Written with British journalist James Fox, "Life" sounds like Richards might sound some of the time, and the rest, the nitty grit of names and places, it sounds like it is ghosted. Unlike, say, Chuck Berry's memoir which always sounded like him. It tells his story from several directions though linearly, and Richards comes across as a nice fellow, but dumb as a plank about most things except music. About music, he is an idiot savant and reading him on, say, the Don Was produced Bridges To Babylon is a revelation. Always a minor work, Richards explains how fights with Jagger made Bridges To Babylon a half Jagger, half Richard album, and how Richards desire to take lead on three songs instead of his usual two almost destroyed the band. I went back and listened to Richards' "How Can I Stop", the cause of the fight,  and while I don't rank it as highly as, say, even "Happy", it is an excellent ballad, and the ending solo by Wayne Shorter lives up to Richards estimate.richards writing about songwriting aren't quite illuminating, there isn't much you can say about it, really. At least he tries to explain the process which amounts to sitting at a guitar and making up rhymes while somebodoy collates em.

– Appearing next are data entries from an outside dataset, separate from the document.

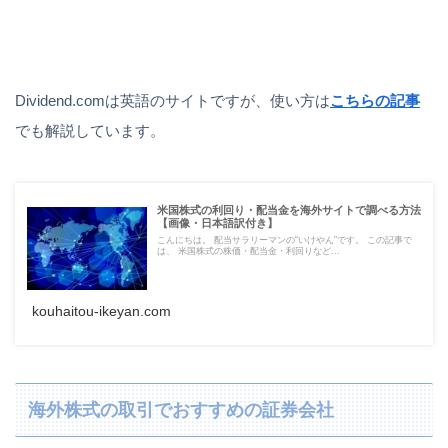
Dividend.comは英語のサイトですが、使い方は
こちらの記事
でも解説しています。
米国株式の利回り・配当金を海外サイトで調べる方法
【画像・日本語訳付き】
こんにちは。 配当サラリーマンの“いけやん”です。 この記事で
は、 米国株式の株価・配当金・利回りなど...
kouhaitou-ikeyan.com
海外株式の取引でおすすめの証券会社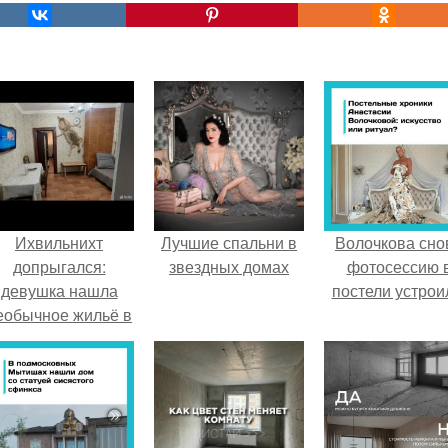
Ихвильнихт
Лучшие спальни в
Волочкова сно
допрыгался:
звездных домах
фотосессию 
девушка нашла
постели устрои
еобычное жильё в
Пятигорске.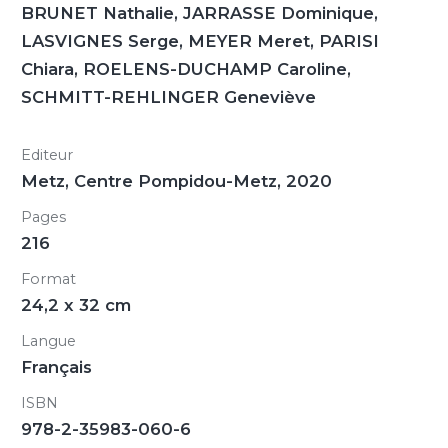
BRUNET Nathalie, JARRASSE Dominique,
LASVIGNES Serge, MEYER Meret, PARISI
Chiara, ROELENS-DUCHAMP Caroline,
SCHMITT-REHLINGER Geneviève
Editeur
Metz, Centre Pompidou-Metz, 2020
Pages
216
Format
24,2 x 32 cm
Langue
Français
ISBN
978-2-35983-060-6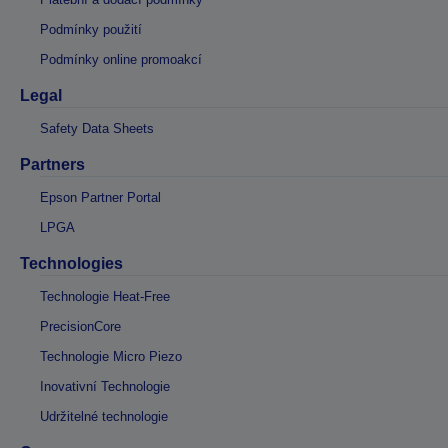
Podmínky použití
Podmínky online promoakcí
Legal
Safety Data Sheets
Partners
Epson Partner Portal
LPGA
Technologies
Technologie Heat-Free
PrecisionCore
Technologie Micro Piezo
Inovativní Technologie
Udržitelné technologie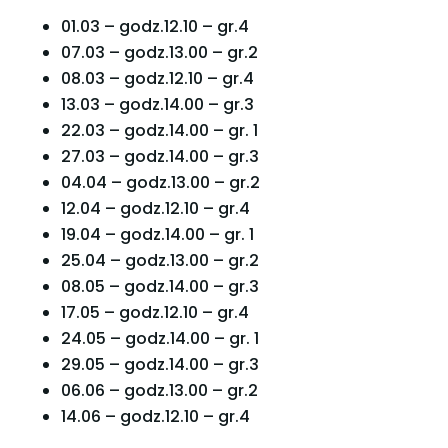
01.03 – godz.12.10 – gr.4
07.03 – godz.13.00 – gr.2
08.03 – godz.12.10 – gr.4
13.03 – godz.14.00 – gr.3
22.03 – godz.14.00 – gr. 1
27.03 – godz.14.00 – gr.3
04.04 – godz.13.00 – gr.2
12.04 – godz.12.10 – gr.4
19.04 – godz.14.00 – gr. 1
25.04 – godz.13.00 – gr.2
08.05 – godz.14.00 – gr.3
17.05 – godz.12.10 – gr.4
24.05 – godz.14.00 – gr. 1
29.05 – godz.14.00 – gr.3
06.06 – godz.13.00 – gr.2
14.06 – godz.12.10 – gr.4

OK, so the first Richards story goes like this:

1. raised in the aftermath of Britain's disastrous win of WW2, Keith is a working class kid  born into a musical family.

2. Meets Jagger and forms the Stones.

3. Stones break big

4. Richards gets addicted to heroin and kicks it.

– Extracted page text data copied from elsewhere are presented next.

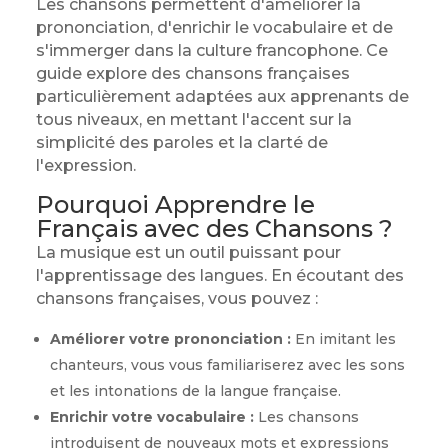
Les chansons permettent d'améliorer la
prononciation, d'enrichir le vocabulaire et de
s'immerger dans la culture francophone. Ce
guide explore des chansons françaises
particulièrement adaptées aux apprenants de
tous niveaux, en mettant l'accent sur la
simplicité des paroles et la clarté de
l'expression.
Pourquoi Apprendre le
Français avec des Chansons ?
La musique est un outil puissant pour
l'apprentissage des langues. En écoutant des
chansons françaises, vous pouvez :
Améliorer votre prononciation :
En imitant les
chanteurs, vous vous familiariserez avec les sons
et les intonations de la langue française.
Enrichir votre vocabulaire :
Les chansons
introduisent de nouveaux mots et expressions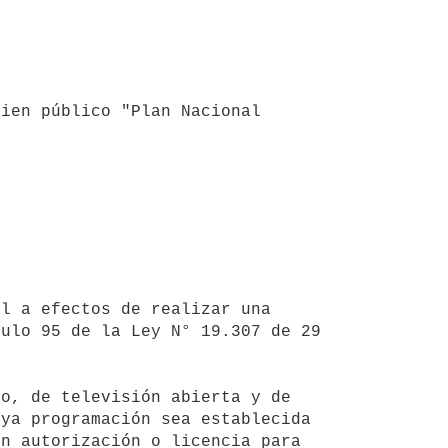
ien público "Plan Nacional 
ulo 95 de la Ley N° 19.307 de 29 
ya programación sea establecida 
n autorización o licencia para 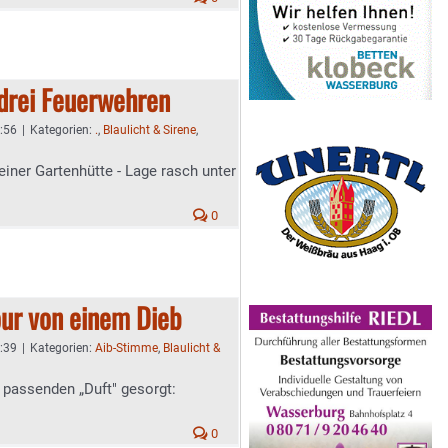
 drei Feuerwehren
7:56
|
Kategorien:
.
,
Blaulicht & Sirene
,
einer Gartenhütte - Lage rasch unter
0
our von einem Dieb
7:39
|
Kategorien:
Aib-Stimme
,
Blaulicht &
n passenden „Duft" gesorgt:
0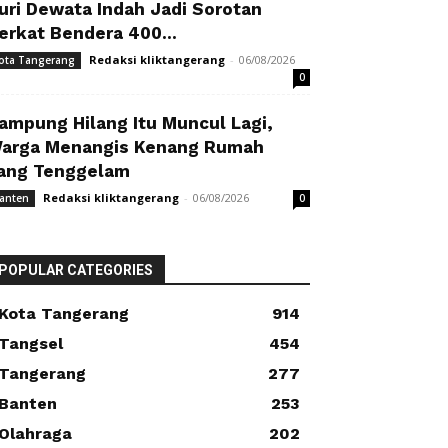
uri Dewata Indah Jadi Sorotan
erkat Bendera 400...
Redaksi kliktangerang
-
06/08/2026
ota Tangerang
0
ampung Hilang Itu Muncul Lagi,
arga Menangis Kenang Rumah
ang Tenggelam
Redaksi kliktangerang
-
06/08/2026
anten
0
POPULAR CATEGORIES
Kota Tangerang
914
Tangsel
454
Tangerang
277
Banten
253
Olahraga
202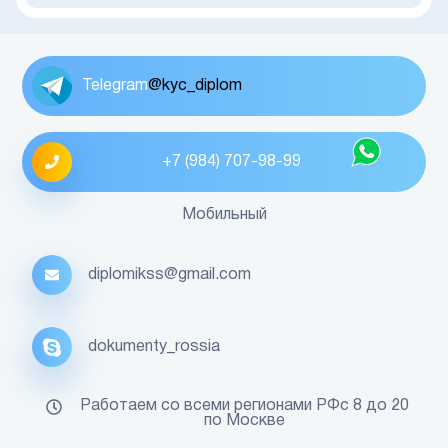
Telegram
@kyc_diplom
+7 (984) 707-98-99
Мобильный
diplomikss@gmail.com
dokumenty_rossia
Работаем со всеми регионами РФс 8 до 20
по Москве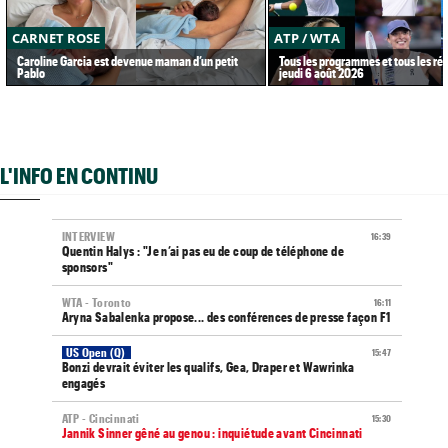
CARNET ROSE
ATP / WTA
Caroline Garcia est devenue maman d’un petit
Tous les programmes et tous les rés
Pablo
jeudi 6 août 2026
L'INFO EN CONTINU
INTERVIEW
16:39
Quentin Halys : "Je n’ai pas eu de coup de téléphone de
sponsors"
WTA - Toronto
16:11
Aryna Sabalenka propose... des conférences de presse façon F1
US Open (Q)
15:47
Bonzi devrait éviter les qualifs, Gea, Draper et Wawrinka
engagés
ATP - Cincinnati
15:30
Jannik Sinner gêné au genou : inquiétude avant Cincinnati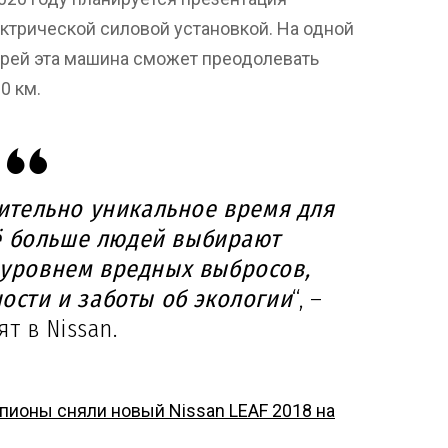
ктрической силовой установкой. На одной
арей эта машина сможет преодолевать
0 км.
вительно уникальное время для
ё больше людей выбирают
 уровнем вредных выбросов,
ности и заботы об экологии
“, –
ят в Nissan.
ионы сняли новый Nissan LEAF 2018 на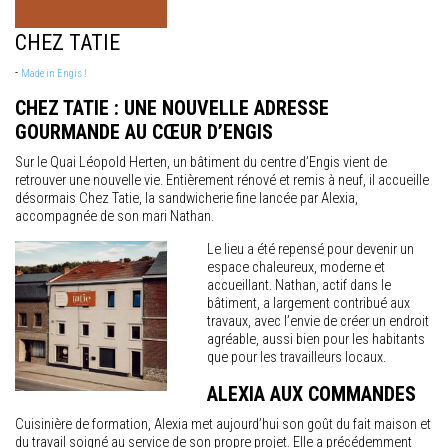
CHEZ TATIE
-
Made in Engis !
CHEZ TATIE : UNE NOUVELLE ADRESSE
GOURMANDE AU CŒUR D’ENGIS
Sur le Quai Léopold Herten, un bâtiment du centre d’Engis vient de
retrouver une nouvelle vie. Entièrement rénové et remis à neuf, il accueille
désormais Chez Tatie, la sandwicherie fine lancée par Alexia,
accompagnée de son mari Nathan.
Le lieu a été repensé pour devenir un
espace chaleureux, moderne et
accueillant. Nathan, actif dans le
bâtiment, a largement contribué aux
travaux, avec l’envie de créer un endroit
agréable, aussi bien pour les habitants
que pour les travailleurs locaux.
ALEXIA AUX COMMANDES
Cuisinière de formation, Alexia met aujourd’hui son goût du fait maison et
du travail soigné au service de son propre projet. Elle a précédemment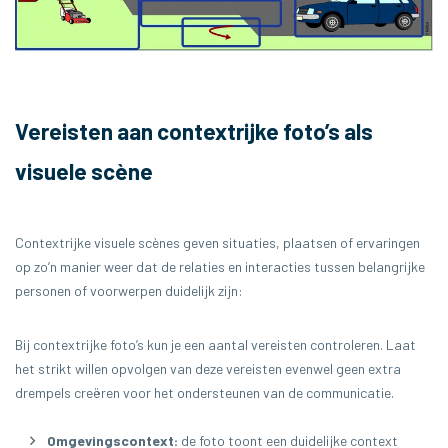
Vereisten aan contextrijke foto’s als
visuele scène
Contextrijke visuele scènes geven situaties, plaatsen of ervaringen
op zo’n manier weer dat de relaties en interacties tussen belangrijke
personen of voorwerpen duidelijk zijn:
Bij contextrijke foto’s kun je een aantal vereisten controleren. Laat
het strikt willen opvolgen van deze vereisten evenwel geen extra
drempels creëren voor het ondersteunen van de communicatie.
Omgevingscontext:
de foto toont een duidelijke context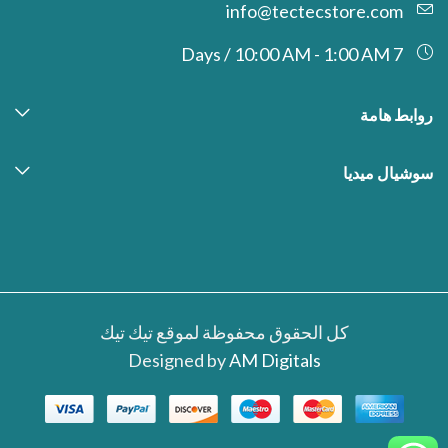
info@tectecstore.com
7 Days / 10:00 AM - 1:00 AM
روابط هامة
سوشيال ميديا
كل الحقوق محفوظة لموقع تيك تيك
Designed by
AM Digitals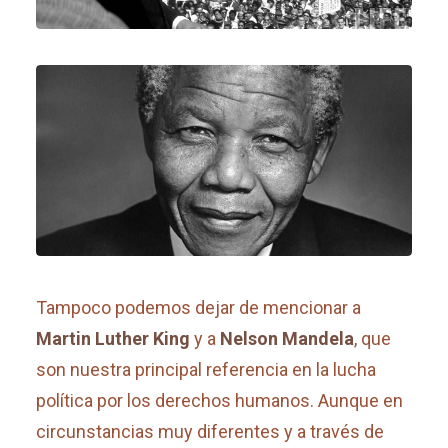
Tampoco podemos dejar de mencionar a
Martin Luther King
y a
Nelson Mandela
, que
son nuestra principal referencia en la lucha
política por los derechos humanos. Aunque en
circunstancias muy diferentes y a través de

5. Unable to make money off album sales, signs up for Stadium tours and becomes richer than God.

Here is the second story:

1. Falls in love with the blues, and Mick

2. Falls in love with Anita, steals her from Brian Jones.

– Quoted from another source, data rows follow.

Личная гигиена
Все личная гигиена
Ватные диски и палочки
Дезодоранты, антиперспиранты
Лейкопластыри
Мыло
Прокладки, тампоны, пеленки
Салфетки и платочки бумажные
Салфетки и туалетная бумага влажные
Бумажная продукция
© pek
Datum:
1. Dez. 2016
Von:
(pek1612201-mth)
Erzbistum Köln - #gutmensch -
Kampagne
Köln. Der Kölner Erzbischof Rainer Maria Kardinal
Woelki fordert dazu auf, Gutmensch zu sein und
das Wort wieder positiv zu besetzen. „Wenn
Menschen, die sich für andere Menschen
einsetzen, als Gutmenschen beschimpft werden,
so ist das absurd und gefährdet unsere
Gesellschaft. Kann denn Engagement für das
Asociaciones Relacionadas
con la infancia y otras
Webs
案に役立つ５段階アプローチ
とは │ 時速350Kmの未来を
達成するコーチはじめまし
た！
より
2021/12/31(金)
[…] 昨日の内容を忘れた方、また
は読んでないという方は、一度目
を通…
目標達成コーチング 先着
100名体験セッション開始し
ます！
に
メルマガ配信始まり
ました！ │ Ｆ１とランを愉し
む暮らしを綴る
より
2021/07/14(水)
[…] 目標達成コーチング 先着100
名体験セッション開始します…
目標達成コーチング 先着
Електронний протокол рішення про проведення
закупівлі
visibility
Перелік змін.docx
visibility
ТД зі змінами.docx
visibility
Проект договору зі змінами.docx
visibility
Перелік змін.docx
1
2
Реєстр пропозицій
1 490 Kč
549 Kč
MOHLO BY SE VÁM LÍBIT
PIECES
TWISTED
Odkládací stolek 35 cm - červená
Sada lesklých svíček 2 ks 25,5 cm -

3. Falls in love with Patti.

Or:

1962 – 1972 -plays guitar for the greatest rock and roll band in the world

1973 – 2011 – plays guitar for not the greatest rock and roll band in the world.

So anyway, Keith is true to all these various stories, and he can till a story. Plus? Even Keith wants to be someone else. Keith wants to be a hardman, a danger. A violent guy you don't wanna cross…

Plus, he is a serial monogamist, a woman lover.

Some of this is just a drag to read. Some of it creepy and self-serving. Especially when he takes his son Marlon on tour. And some of it, recording the Some Girls album for instance, of historic proportions. Some Girls was the Stones last great album and it ranks as a masterpiece, a greatest album of all time stuff. And what got the band so hot?

1. Keith had quit heroin.

2. Jagger had discovered disco.

3. The Stones felt under pressure to respond to punk. I always thought that had something to do with it. I mean, "No Elvis, Beatles and the Rolling Stones"? Kinda demanded a response right? And Keith trashes, not the Clash, but the Johnny Rotten. Of course, he is completely wrong, But the result was worth it!

Richards in the end is just another musician who both

a) was a genius at writing riffs

and

b) a somewhat limited individual.

Like so many musicians, they all have the same problem, they can't see past their fret bar. -it is musician as myopia.

The only real value system Richards has is sales and musical prowess. Especially the latter by his peers. Indeed, Keith is rightfully proud of taking Chuck Berry's pianist Johnny Johnson (Richards claims Johnny essentially wrote the music for Berry's msic and Berry had prcisely one hit after That) away from a job driving a bus and back in front of piano for the last years of his life.

Equally,  Keith hated punks because he considered them  crappy, they spit, they couldn't play their instruments. The very things I loved about it (except for the gobbing). Richards writes about how proud is he of Hoagy Carmichael contacting him. Agreed., that is some tribute BUT this is what musicians are, it is like a breed of animal and it's a boys own club and Richards unlike Jagger is the King Of the All Boys club. There is something a little blah about it, a little limited even with the best of them.

"Life" is pretty good and also pretty boring. Just like the lead guitarist with the greatest rock band ever.